- [Work item]: Scan the records below. Copy every line in which the word "after" appears.

- [Electronic design files]:
>>>
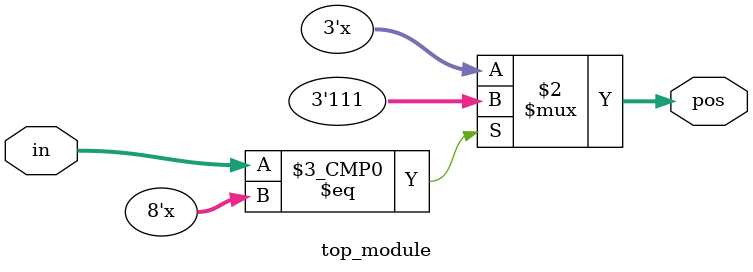
<source format=sv>
module top_module (
    input [7:0] in,
    output reg [2:0] pos
);

always @(*) begin
    casez (in)
        8'b1xxxxxxxx: pos = 3'd7;
        8'b01xxxxxx: pos = 3'd6;
        8'b001xxxxx: pos = 3'd5;
        8'b0001xxxx: pos = 3'd4;
        8'b00001xxx: pos = 3'd3;
        8'b000001xx: pos = 3'd2;
        8'b0000001x: pos = 3'd1;
        8'b00000001: pos = 3'd0;
        default: pos = 3'd0;
    endcase
end

endmodule

</source>
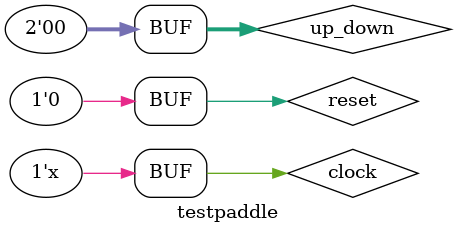
<source format=sv>
`timescale 10ms/1ms
module testpaddle();
   reg clock;
   reg reset;
   reg [1:0] up_down; // up down buttons
   wire [9:0] paddle_y; // y coordinate of paddle y
   initial begin
      clock = 0;
      reset = 0;
      up_down = 2'b00;
      #1 reset = 1;
      #2 reset = 0;
      #10 up_down = 2'b10; // after delay of 100ms press up
      #10 up_down = 2'b01; // after delay of 100ms press down
      #10 up_down = 2'b00; // after delay of 100ms release both
   end
   always #1 clock = ~clock; // 20ms clock time period

   paddle pdl( clock, reset, up_down, paddle_y);
endmodule

</source>
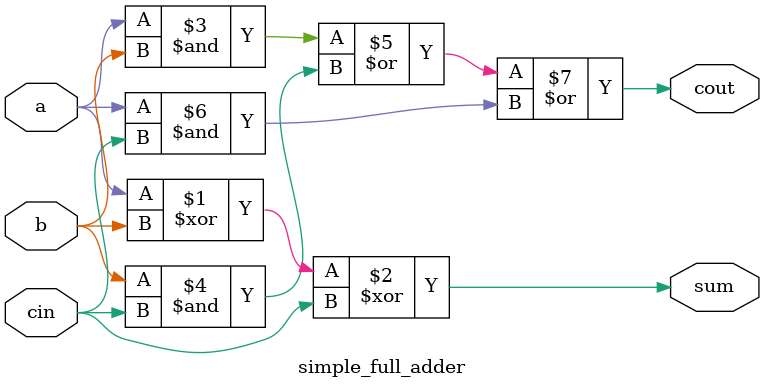
<source format=v>
module simple_full_adder (
  input a,
  input b,
  input cin,
  output sum,
  output cout
);

  assign sum = (a ^ b) ^ cin;
  assign cout = (a & b) | (b & cin) | (a & cin);

endmodule

</source>
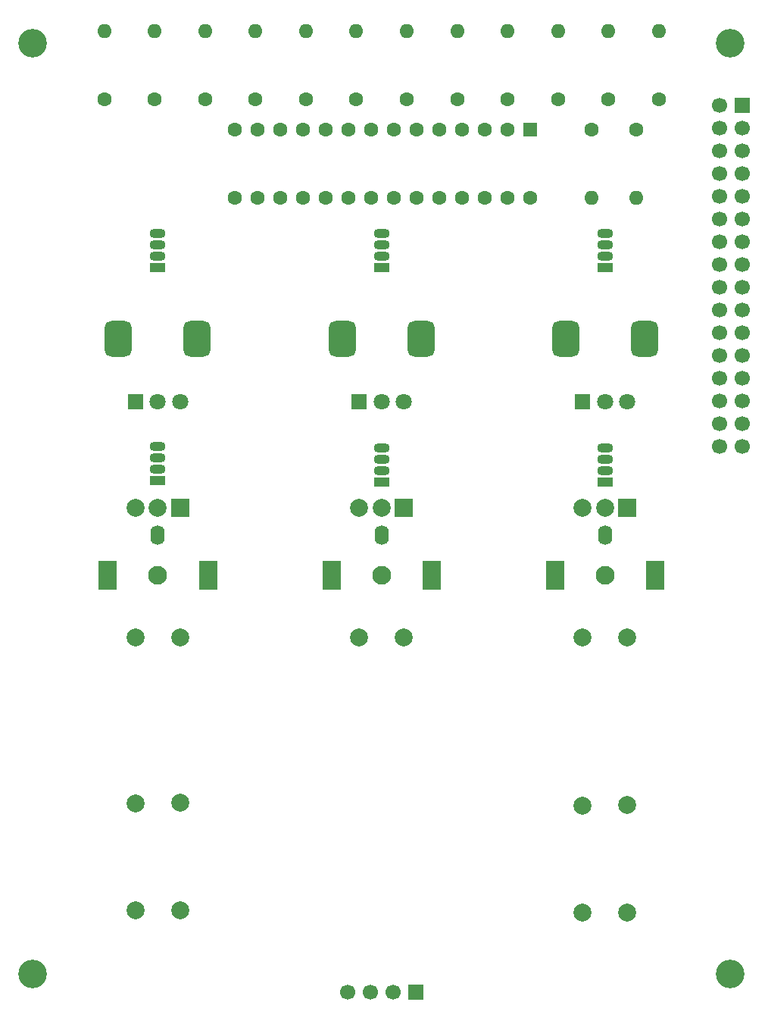
<source format=gbr>
%TF.GenerationSoftware,KiCad,Pcbnew,9.0.2*%
%TF.CreationDate,2025-06-25T22:06:56+02:00*%
%TF.ProjectId,devkit,6465766b-6974-42e6-9b69-6361645f7063,rev?*%
%TF.SameCoordinates,Original*%
%TF.FileFunction,Soldermask,Bot*%
%TF.FilePolarity,Negative*%
%FSLAX46Y46*%
G04 Gerber Fmt 4.6, Leading zero omitted, Abs format (unit mm)*
G04 Created by KiCad (PCBNEW 9.0.2) date 2025-06-25 22:06:56*
%MOMM*%
%LPD*%
G01*
G04 APERTURE LIST*
G04 Aperture macros list*
%AMRoundRect*
0 Rectangle with rounded corners*
0 $1 Rounding radius*
0 $2 $3 $4 $5 $6 $7 $8 $9 X,Y pos of 4 corners*
0 Add a 4 corners polygon primitive as box body*
4,1,4,$2,$3,$4,$5,$6,$7,$8,$9,$2,$3,0*
0 Add four circle primitives for the rounded corners*
1,1,$1+$1,$2,$3*
1,1,$1+$1,$4,$5*
1,1,$1+$1,$6,$7*
1,1,$1+$1,$8,$9*
0 Add four rect primitives between the rounded corners*
20,1,$1+$1,$2,$3,$4,$5,0*
20,1,$1+$1,$4,$5,$6,$7,0*
20,1,$1+$1,$6,$7,$8,$9,0*
20,1,$1+$1,$8,$9,$2,$3,0*%
G04 Aperture macros list end*
%ADD10C,1.600000*%
%ADD11RoundRect,0.250000X-0.550000X0.550000X-0.550000X-0.550000X0.550000X-0.550000X0.550000X0.550000X0*%
%ADD12C,2.000000*%
%ADD13O,1.600000X1.600000*%
%ADD14R,1.800000X1.800000*%
%ADD15C,1.800000*%
%ADD16RoundRect,0.750000X0.750000X-1.250000X0.750000X1.250000X-0.750000X1.250000X-0.750000X-1.250000X0*%
%ADD17C,3.200000*%
%ADD18R,1.700000X1.700000*%
%ADD19C,1.700000*%
%ADD20R,1.800000X1.070000*%
%ADD21O,1.800000X1.070000*%
%ADD22O,1.600000X2.200000*%
%ADD23C,2.100000*%
%ADD24R,2.000000X2.000000*%
%ADD25R,2.000000X3.200000*%
G04 APERTURE END LIST*
D10*
%TO.C,U1*%
X199620000Y-41315000D03*
X197080000Y-41315000D03*
X194540000Y-41315000D03*
X192000000Y-41315000D03*
X189460000Y-41315000D03*
X186920000Y-41315000D03*
X184380000Y-41315000D03*
X181840000Y-41315000D03*
X179300000Y-41315000D03*
X176760000Y-41315000D03*
X174220000Y-41315000D03*
X171680000Y-41315000D03*
X169140000Y-41315000D03*
X166600000Y-41315000D03*
X166600000Y-33695000D03*
X169140000Y-33695000D03*
X171680000Y-33695000D03*
X174220000Y-33695000D03*
X176760000Y-33695000D03*
X179300000Y-33695000D03*
X181840000Y-33695000D03*
X184380000Y-33695000D03*
X186920000Y-33695000D03*
X189460000Y-33695000D03*
X192000000Y-33695000D03*
X194540000Y-33695000D03*
X197080000Y-33695000D03*
D11*
X199620000Y-33695000D03*
%TD*%
D12*
%TO.C,SW5*%
X155500000Y-120900000D03*
X160500000Y-120850000D03*
%TD*%
D10*
%TO.C,R3*%
X163272700Y-30315000D03*
D13*
X163272700Y-22695000D03*
%TD*%
D10*
%TO.C,R11*%
X208363600Y-30315000D03*
D13*
X208363600Y-22695000D03*
%TD*%
D12*
%TO.C,SW7*%
X210500000Y-121100000D03*
X205500000Y-121150000D03*
%TD*%
D14*
%TO.C,RV2*%
X180500000Y-64050000D03*
D15*
X183000000Y-64050000D03*
X185500000Y-64050000D03*
D16*
X178600000Y-57050000D03*
X187400000Y-57050000D03*
%TD*%
D10*
%TO.C,R7*%
X185818200Y-30315000D03*
D13*
X185818200Y-22695000D03*
%TD*%
D10*
%TO.C,R13*%
X211500000Y-33690000D03*
D13*
X211500000Y-41310000D03*
%TD*%
D10*
%TO.C,R1*%
X152000000Y-30315000D03*
D13*
X152000000Y-22695000D03*
%TD*%
D10*
%TO.C,R10*%
X202727300Y-30315000D03*
D13*
X202727300Y-22695000D03*
%TD*%
D17*
%TO.C,H3*%
X144000000Y-128000000D03*
%TD*%
D12*
%TO.C,SW4*%
X155500000Y-108900000D03*
X160500000Y-108850000D03*
%TD*%
D18*
%TO.C,J3*%
X223290000Y-30950000D03*
D19*
X220750000Y-30950000D03*
X223290000Y-33490000D03*
X220750000Y-33490000D03*
X223290000Y-36030000D03*
X220750000Y-36030000D03*
X223290000Y-38570000D03*
X220750000Y-38570000D03*
X223290000Y-41110000D03*
X220750000Y-41110000D03*
X223290000Y-43650000D03*
X220750000Y-43650000D03*
X223290000Y-46190000D03*
X220750000Y-46190000D03*
X223290000Y-48730000D03*
X220750000Y-48730000D03*
X223290000Y-51270000D03*
X220750000Y-51270000D03*
X223290000Y-53810000D03*
X220750000Y-53810000D03*
X223290000Y-56350000D03*
X220750000Y-56350000D03*
X223290000Y-58890000D03*
X220750000Y-58890000D03*
X223290000Y-61430000D03*
X220750000Y-61430000D03*
X223290000Y-63970000D03*
X220750000Y-63970000D03*
X223290000Y-66510000D03*
X220750000Y-66510000D03*
X223290000Y-69050000D03*
X220750000Y-69050000D03*
%TD*%
D20*
%TO.C,D1*%
X158000000Y-49050000D03*
D21*
X158000000Y-47780000D03*
X158000000Y-46510000D03*
X158000000Y-45240000D03*
%TD*%
D14*
%TO.C,RV3*%
X205500000Y-64050000D03*
D15*
X208000000Y-64050000D03*
X210500000Y-64050000D03*
D16*
X203600000Y-57050000D03*
X212400000Y-57050000D03*
%TD*%
D10*
%TO.C,R9*%
X197090900Y-30315000D03*
D13*
X197090900Y-22695000D03*
%TD*%
D10*
%TO.C,R8*%
X191454500Y-30315000D03*
D13*
X191454500Y-22695000D03*
%TD*%
D10*
%TO.C,R12*%
X214000000Y-30315000D03*
D13*
X214000000Y-22695000D03*
%TD*%
D20*
%TO.C,D5*%
X183000000Y-73050000D03*
D21*
X183000000Y-71780000D03*
X183000000Y-70510000D03*
X183000000Y-69240000D03*
%TD*%
D20*
%TO.C,D2*%
X183000000Y-49050000D03*
D21*
X183000000Y-47780000D03*
X183000000Y-46510000D03*
X183000000Y-45240000D03*
%TD*%
D10*
%TO.C,R6*%
X180181800Y-30315000D03*
D13*
X180181800Y-22695000D03*
%TD*%
D12*
%TO.C,SW6*%
X210500000Y-109100000D03*
X205500000Y-109150000D03*
%TD*%
D22*
%TO.C,SW3*%
X208000000Y-78925000D03*
D23*
X208000000Y-83425000D03*
D24*
X210500000Y-75925000D03*
D12*
X205500000Y-75925000D03*
X208000000Y-75925000D03*
D25*
X213600000Y-83425000D03*
X202400000Y-83425000D03*
D12*
X205500000Y-90425000D03*
X210500000Y-90425000D03*
%TD*%
D10*
%TO.C,R14*%
X206500000Y-33690000D03*
D13*
X206500000Y-41310000D03*
%TD*%
D20*
%TO.C,D6*%
X208000000Y-73050000D03*
D21*
X208000000Y-71780000D03*
X208000000Y-70510000D03*
X208000000Y-69240000D03*
%TD*%
D20*
%TO.C,D4*%
X158000000Y-72860000D03*
D21*
X158000000Y-71590000D03*
X158000000Y-70320000D03*
X158000000Y-69050000D03*
%TD*%
D10*
%TO.C,R4*%
X168909100Y-30315000D03*
D13*
X168909100Y-22695000D03*
%TD*%
D22*
%TO.C,SW2*%
X183000000Y-78925000D03*
D23*
X183000000Y-83425000D03*
D24*
X185500000Y-75925000D03*
D12*
X180500000Y-75925000D03*
X183000000Y-75925000D03*
D25*
X188600000Y-83425000D03*
X177400000Y-83425000D03*
D12*
X180500000Y-90425000D03*
X185500000Y-90425000D03*
%TD*%
D18*
%TO.C,VID1*%
X186810000Y-130000000D03*
D19*
X184270000Y-130000000D03*
X181730000Y-130000000D03*
X179190000Y-130000000D03*
%TD*%
D14*
%TO.C,RV1*%
X155500000Y-64050000D03*
D15*
X158000000Y-64050000D03*
X160500000Y-64050000D03*
D16*
X153600000Y-57050000D03*
X162400000Y-57050000D03*
%TD*%
D17*
%TO.C,H2*%
X222000000Y-24000000D03*
%TD*%
%TO.C,H4*%
X222000000Y-128000000D03*
%TD*%
D20*
%TO.C,D3*%
X208000000Y-49050000D03*
D21*
X208000000Y-47780000D03*
X208000000Y-46510000D03*
X208000000Y-45240000D03*
%TD*%
D10*
%TO.C,R2*%
X157636400Y-30315000D03*
D13*
X157636400Y-22695000D03*
%TD*%
D17*
%TO.C,H1*%
X144000000Y-24000000D03*
%TD*%
D10*
%TO.C,R5*%
X174545500Y-30315000D03*
D13*
X174545500Y-22695000D03*
%TD*%
D22*
%TO.C,SW1*%
X158000000Y-78925000D03*
D23*
X158000000Y-83425000D03*
D24*
X160500000Y-75925000D03*
D12*
X155500000Y-75925000D03*
X158000000Y-75925000D03*
D25*
X163600000Y-83425000D03*
X152400000Y-83425000D03*
D12*
X155500000Y-90425000D03*
X160500000Y-90425000D03*
%TD*%
M02*

</source>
<<<
- [The answer]:
      #10 up_down = 2'b10; // after delay of 100ms press up
      #10 up_down = 2'b01; // after delay of 100ms press down
      #10 up_down = 2'b00; // after delay of 100ms release both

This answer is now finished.